** Exercise data **
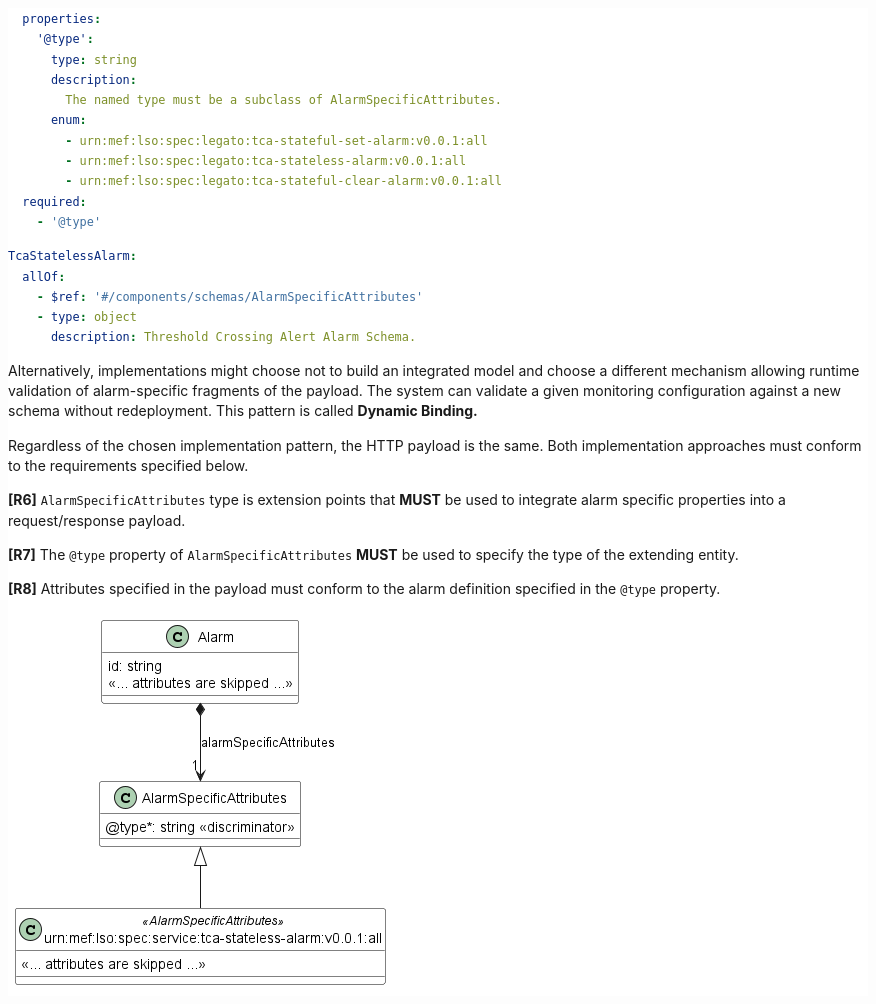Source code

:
 ```yaml
  properties:
    '@type':
      type: string
      description:
        The named type must be a subclass of AlarmSpecificAttributes.
      enum:
        - urn:mef:lso:spec:legato:tca-stateful-set-alarm:v0.0.1:all
        - urn:mef:lso:spec:legato:tca-stateless-alarm:v0.0.1:all
        - urn:mef:lso:spec:legato:tca-stateful-clear-alarm:v0.0.1:all
  required:
    - '@type'
```

```yaml
TcaStatelessAlarm:
  allOf:
    - $ref: '#/components/schemas/AlarmSpecificAttributes'
    - type: object
      description: Threshold Crossing Alert Alarm Schema.
```

Alternatively, implementations might choose not to build an integrated model
and choose a different mechanism allowing runtime validation of alarm-specific
fragments of the payload. The system can validate a given monitoring
configuration against a new schema without redeployment. This pattern is called
**Dynamic Binding.**

Regardless of the chosen implementation pattern, the HTTP payload is the same.
Both implementation approaches must conform to the requirements specified
below.

**[R6]** `AlarmSpecificAttributes` type is extension points that **MUST** be
used to integrate alarm specific properties into a request/response payload.

**[R7]** The `@type` property of `AlarmSpecificAttributes` **MUST** be used to
specify the type of the extending entity.

**[R8]** Attributes specified in the payload must conform to the alarm
definition specified in the `@type` property.

![Figure 6: Extension pattern](media/extensionPattern.png)
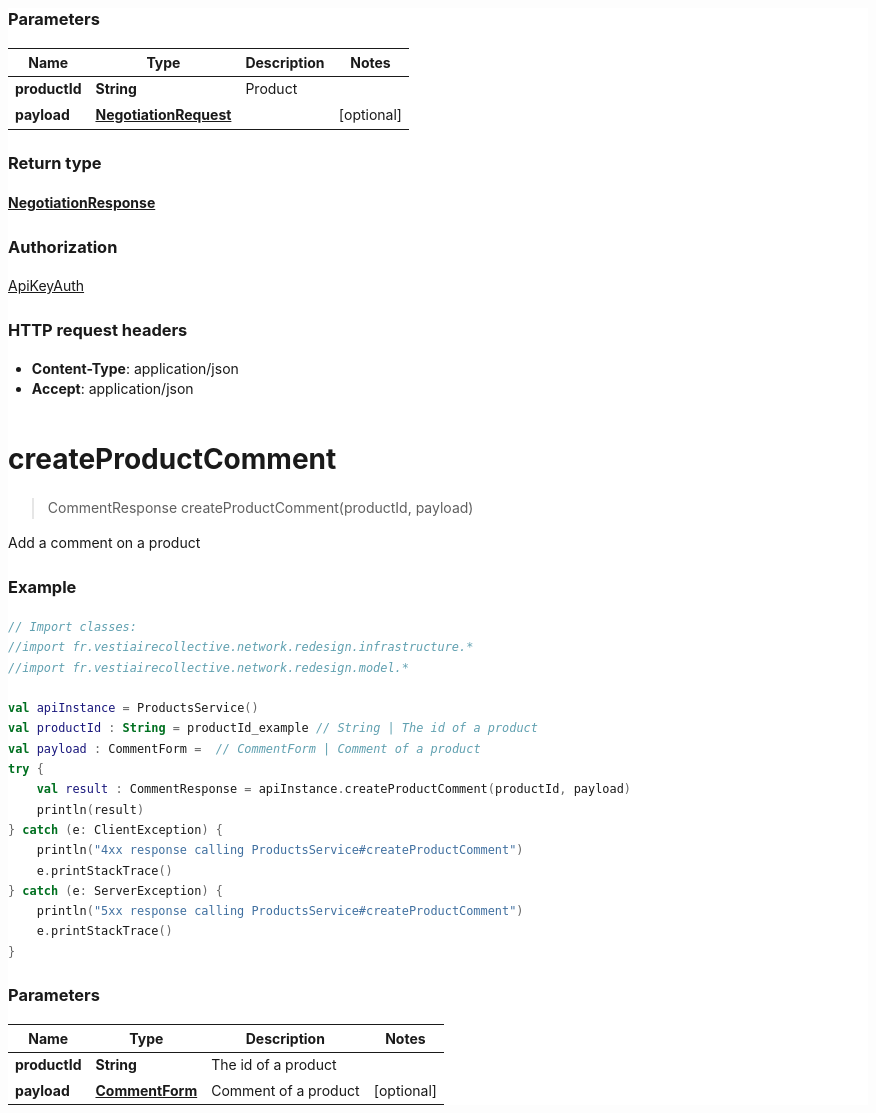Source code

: ### Parameters

Name | Type | Description  | Notes
------------- | ------------- | ------------- | -------------
 **productId** | **String**| Product |
 **payload** | [**NegotiationRequest**](NegotiationRequest.md)|  | [optional]

### Return type

[**NegotiationResponse**](NegotiationResponse.md)

### Authorization

[ApiKeyAuth](../README.md#ApiKeyAuth)

### HTTP request headers

 - **Content-Type**: application/json
 - **Accept**: application/json

<a name="createProductComment"></a>
# **createProductComment**
> CommentResponse createProductComment(productId, payload)

Add a comment on a product

### Example
```kotlin
// Import classes:
//import fr.vestiairecollective.network.redesign.infrastructure.*
//import fr.vestiairecollective.network.redesign.model.*

val apiInstance = ProductsService()
val productId : String = productId_example // String | The id of a product
val payload : CommentForm =  // CommentForm | Comment of a product
try {
    val result : CommentResponse = apiInstance.createProductComment(productId, payload)
    println(result)
} catch (e: ClientException) {
    println("4xx response calling ProductsService#createProductComment")
    e.printStackTrace()
} catch (e: ServerException) {
    println("5xx response calling ProductsService#createProductComment")
    e.printStackTrace()
}
```

### Parameters

Name | Type | Description  | Notes
------------- | ------------- | ------------- | -------------
 **productId** | **String**| The id of a product |
 **payload** | [**CommentForm**](CommentForm.md)| Comment of a product | [optional]
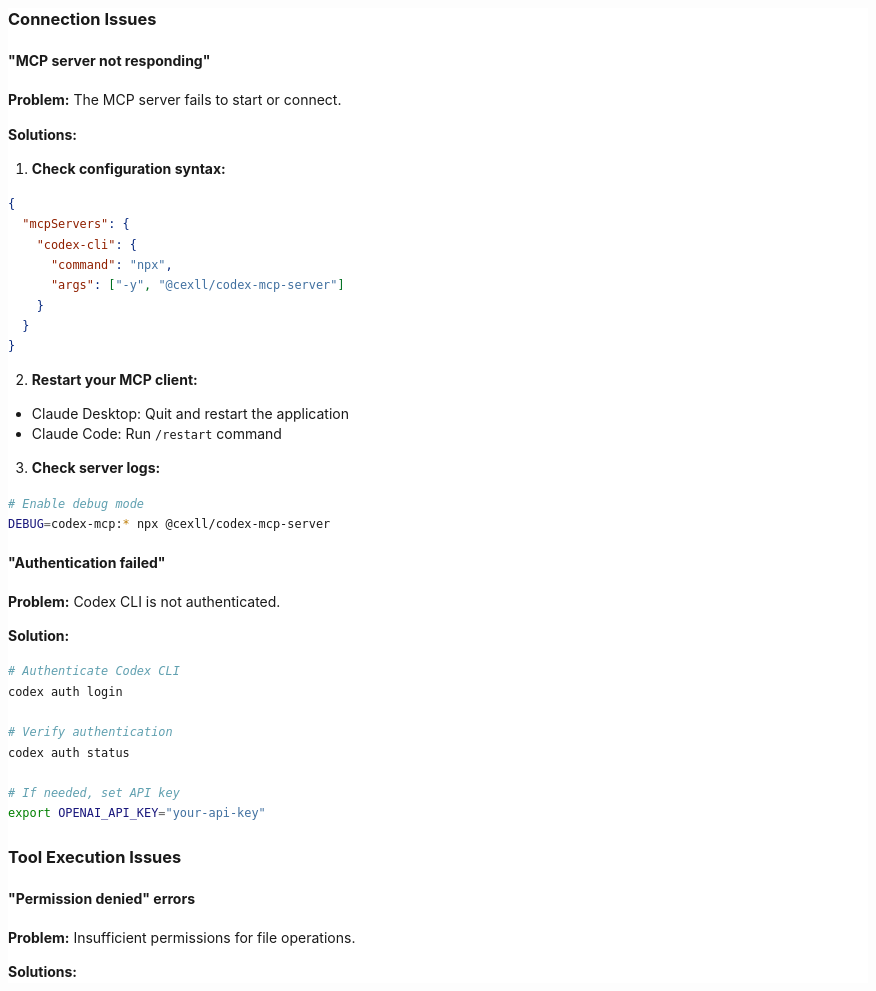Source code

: ### Connection Issues

#### "MCP server not responding"

**Problem:** The MCP server fails to start or connect.

**Solutions:**

1. **Check configuration syntax:**

```json
{
  "mcpServers": {
    "codex-cli": {
      "command": "npx",
      "args": ["-y", "@cexll/codex-mcp-server"]
    }
  }
}
```

2. **Restart your MCP client:**

- Claude Desktop: Quit and restart the application
- Claude Code: Run `/restart` command

3. **Check server logs:**

```bash
# Enable debug mode
DEBUG=codex-mcp:* npx @cexll/codex-mcp-server
```

#### "Authentication failed"

**Problem:** Codex CLI is not authenticated.

**Solution:**

```bash
# Authenticate Codex CLI
codex auth login

# Verify authentication
codex auth status

# If needed, set API key
export OPENAI_API_KEY="your-api-key"
```

### Tool Execution Issues

#### "Permission denied" errors

**Problem:** Insufficient permissions for file operations.

**Solutions:**
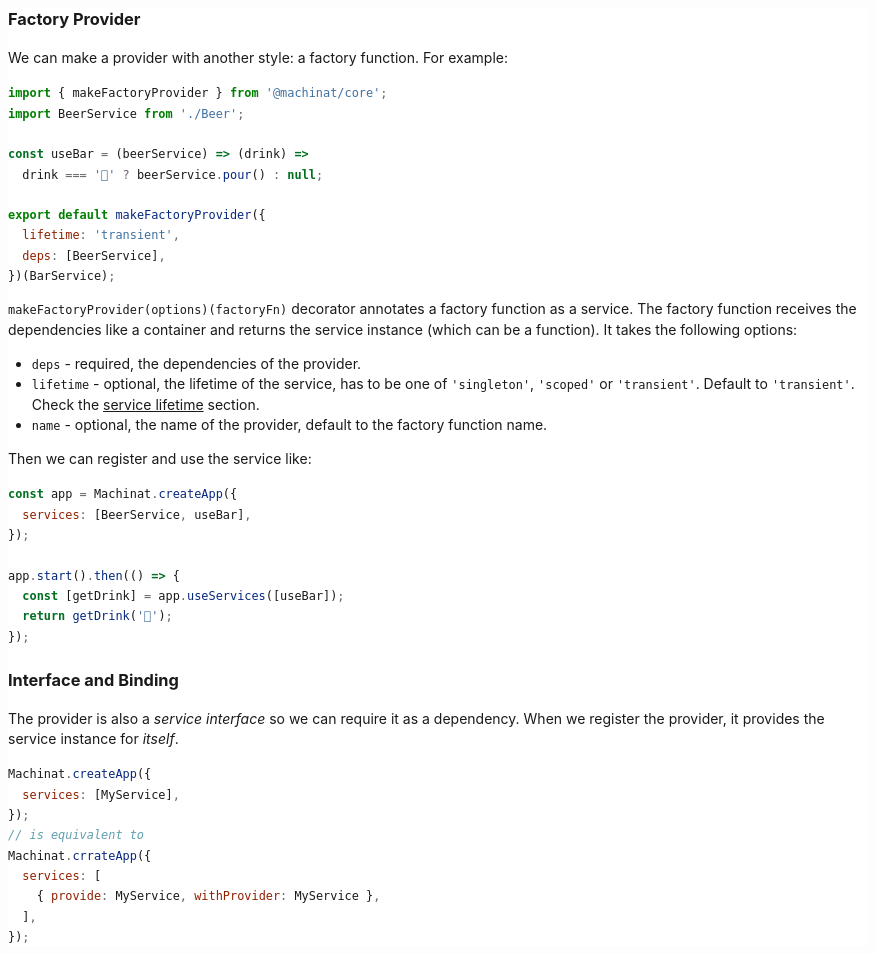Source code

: ### Factory Provider

We can make a provider with another style: a factory function.
For example:

```js
import { makeFactoryProvider } from '@machinat/core';
import BeerService from './Beer';

const useBar = (beerService) => (drink) =>
  drink === '🍺' ? beerService.pour() : null;

export default makeFactoryProvider({
  lifetime: 'transient',
  deps: [BeerService],
})(BarService);
```

`makeFactoryProvider(options)(factoryFn)` decorator annotates a factory function as a service.
The factory function receives the dependencies like a container and returns the service instance (which can be a function).
It takes the following options:

- `deps` - required, the dependencies of the provider.
- `lifetime` - optional, the lifetime of the service, has to be one of `'singleton'`, `'scoped'` or `'transient'`. Default to `'transient'`. Check the [service lifetime](#service-lifetime) section.
- `name` - optional, the name of the provider, default to the factory function name.

Then we can register and use the service like:

```js
const app = Machinat.createApp({
  services: [BeerService, useBar],
});

app.start().then(() => {
  const [getDrink] = app.useServices([useBar]);
  return getDrink('🍺');
});
```

### Interface and Binding

The provider is also a _service interface_ so we can require it as a dependency.
When we register the provider, it provides the service instance for _itself_.

```js
Machinat.createApp({
  services: [MyService],
});
// is equivalent to
Machinat.crrateApp({
  services: [
    { provide: MyService, withProvider: MyService },
  ],
});
```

** Work instructions **
Lines holding the word "dependencies" in the records above: how many are there? Answer with the number only.

** Task solution **
2